*What this task involves*:
Copy out, from the data, each line containing the string "KiCad".
━━ Task inputs
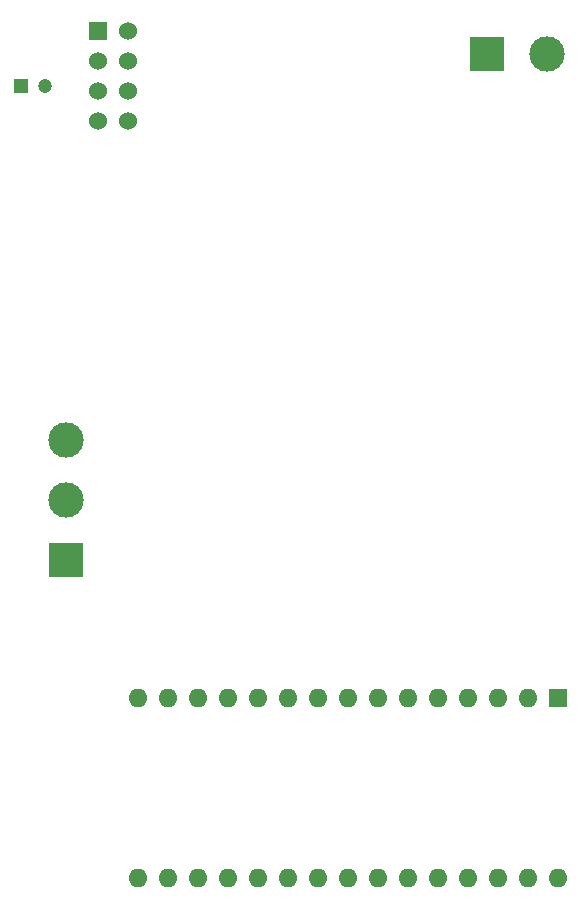
<source format=gbr>
%TF.GenerationSoftware,KiCad,Pcbnew,(5.1.10)-1*%
%TF.CreationDate,2021-11-09T21:08:57+01:00*%
%TF.ProjectId,BuzzerSend,42757a7a-6572-4536-956e-642e6b696361,1.0*%
%TF.SameCoordinates,Original*%
%TF.FileFunction,Soldermask,Bot*%
%TF.FilePolarity,Negative*%
%FSLAX46Y46*%
G04 Gerber Fmt 4.6, Leading zero omitted, Abs format (unit mm)*
G04 Created by KiCad (PCBNEW (5.1.10)-1) date 2021-11-09 21:08:57*
%MOMM*%
%LPD*%
G01*
G04 APERTURE LIST*
%ADD10R,1.600000X1.600000*%
%ADD11O,1.600000X1.600000*%
%ADD12R,3.000000X3.000000*%
%ADD13C,3.000000*%
%ADD14R,1.524000X1.524000*%
%ADD15C,1.524000*%
%ADD16R,1.200000X1.200000*%
%ADD17C,1.200000*%
G04 APERTURE END LIST*
D10*
%TO.C,A1*%
X93980000Y-111506000D03*
D11*
X60960000Y-126746000D03*
X91440000Y-111506000D03*
X63500000Y-126746000D03*
X88900000Y-111506000D03*
X66040000Y-126746000D03*
X86360000Y-111506000D03*
X68580000Y-126746000D03*
X83820000Y-111506000D03*
X71120000Y-126746000D03*
X81280000Y-111506000D03*
X73660000Y-126746000D03*
X78740000Y-111506000D03*
X76200000Y-126746000D03*
X76200000Y-111506000D03*
X78740000Y-126746000D03*
X73660000Y-111506000D03*
X81280000Y-126746000D03*
X71120000Y-111506000D03*
X83820000Y-126746000D03*
X68580000Y-111506000D03*
X86360000Y-126746000D03*
X66040000Y-111506000D03*
X88900000Y-126746000D03*
X63500000Y-111506000D03*
X91440000Y-126746000D03*
X60960000Y-111506000D03*
X93980000Y-126746000D03*
X58420000Y-111506000D03*
X58420000Y-126746000D03*
%TD*%
D12*
%TO.C,J1*%
X52324000Y-99822000D03*
D13*
X52324000Y-94742000D03*
X52324000Y-89662000D03*
%TD*%
D12*
%TO.C,J2*%
X88000000Y-57000000D03*
D13*
X93080000Y-57000000D03*
%TD*%
D14*
%TO.C,U1*%
X55000000Y-55000000D03*
D15*
X57540000Y-55000000D03*
X55000000Y-57540000D03*
X57540000Y-57540000D03*
X55000000Y-60080000D03*
X57540000Y-60080000D03*
X55000000Y-62620000D03*
X57540000Y-62620000D03*
%TD*%
D16*
%TO.C,C1*%
X48514000Y-59690000D03*
D17*
X50514000Y-59690000D03*
%TD*%
M02*

</source>
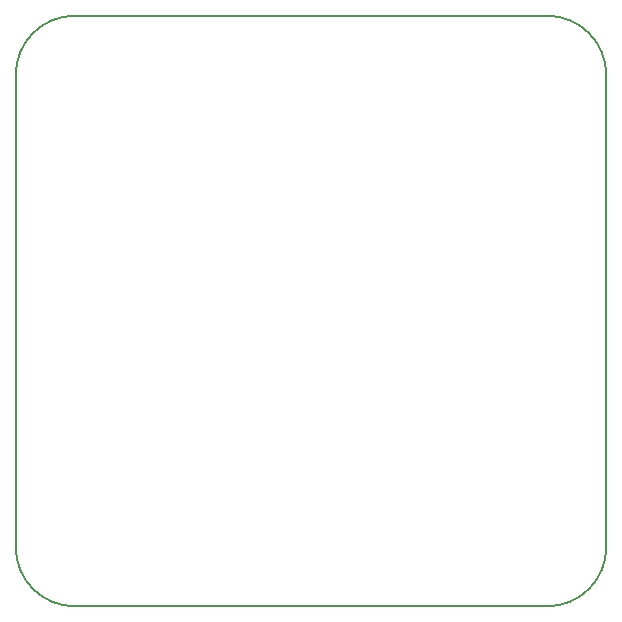
<source format=gm1>
G04 #@! TF.FileFunction,Profile,NP*
%FSLAX46Y46*%
G04 Gerber Fmt 4.6, Leading zero omitted, Abs format (unit mm)*
G04 Created by KiCad (PCBNEW 4.0.7) date Sunday, May 05, 2019 'AMt' 09:17:00 AM*
%MOMM*%
%LPD*%
G01*
G04 APERTURE LIST*
%ADD10C,0.100000*%
%ADD11C,0.150000*%
G04 APERTURE END LIST*
D10*
D11*
X170000000Y-100000000D02*
X130000000Y-100000000D01*
X175000000Y-105000000D02*
G75*
G03X170000000Y-100000000I-5000000J0D01*
G01*
X130000000Y-100000000D02*
G75*
G03X125000000Y-105000000I0J-5000000D01*
G01*
X175000000Y-145000000D02*
X175000000Y-105000000D01*
X130000000Y-150000000D02*
X170000000Y-150000000D01*
X125000000Y-105000000D02*
X125000000Y-145000000D01*
X170000000Y-150000000D02*
G75*
G03X175000000Y-145000000I0J5000000D01*
G01*
X125000000Y-145000000D02*
G75*
G03X130000000Y-150000000I5000000J0D01*
G01*
M02*

</source>
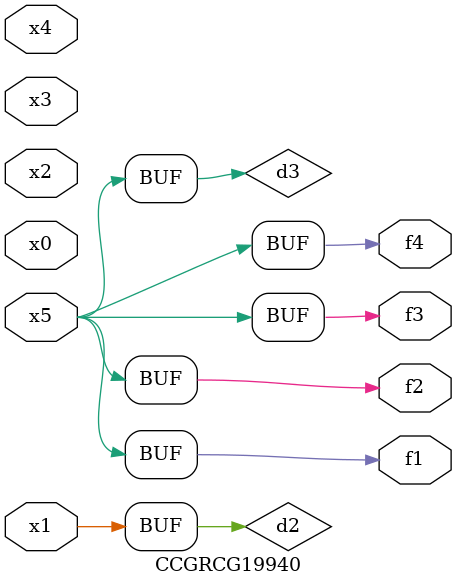
<source format=v>
module CCGRCG19940(
	input x0, x1, x2, x3, x4, x5,
	output f1, f2, f3, f4
);

	wire d1, d2, d3;

	not (d1, x5);
	or (d2, x1);
	xnor (d3, d1);
	assign f1 = d3;
	assign f2 = d3;
	assign f3 = d3;
	assign f4 = d3;
endmodule

</source>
━━━━
*Solution to the exercise*:
%TF.GenerationSoftware,KiCad,Pcbnew,(5.1.10)-1*%
G04 Created by KiCad (PCBNEW (5.1.10)-1) date 2021-11-09 21:08:57*
G04 Created by KiCad (PCBNEW 4.0.7) date Sunday, May 05, 2019 'AMt' 09:17:00 AM*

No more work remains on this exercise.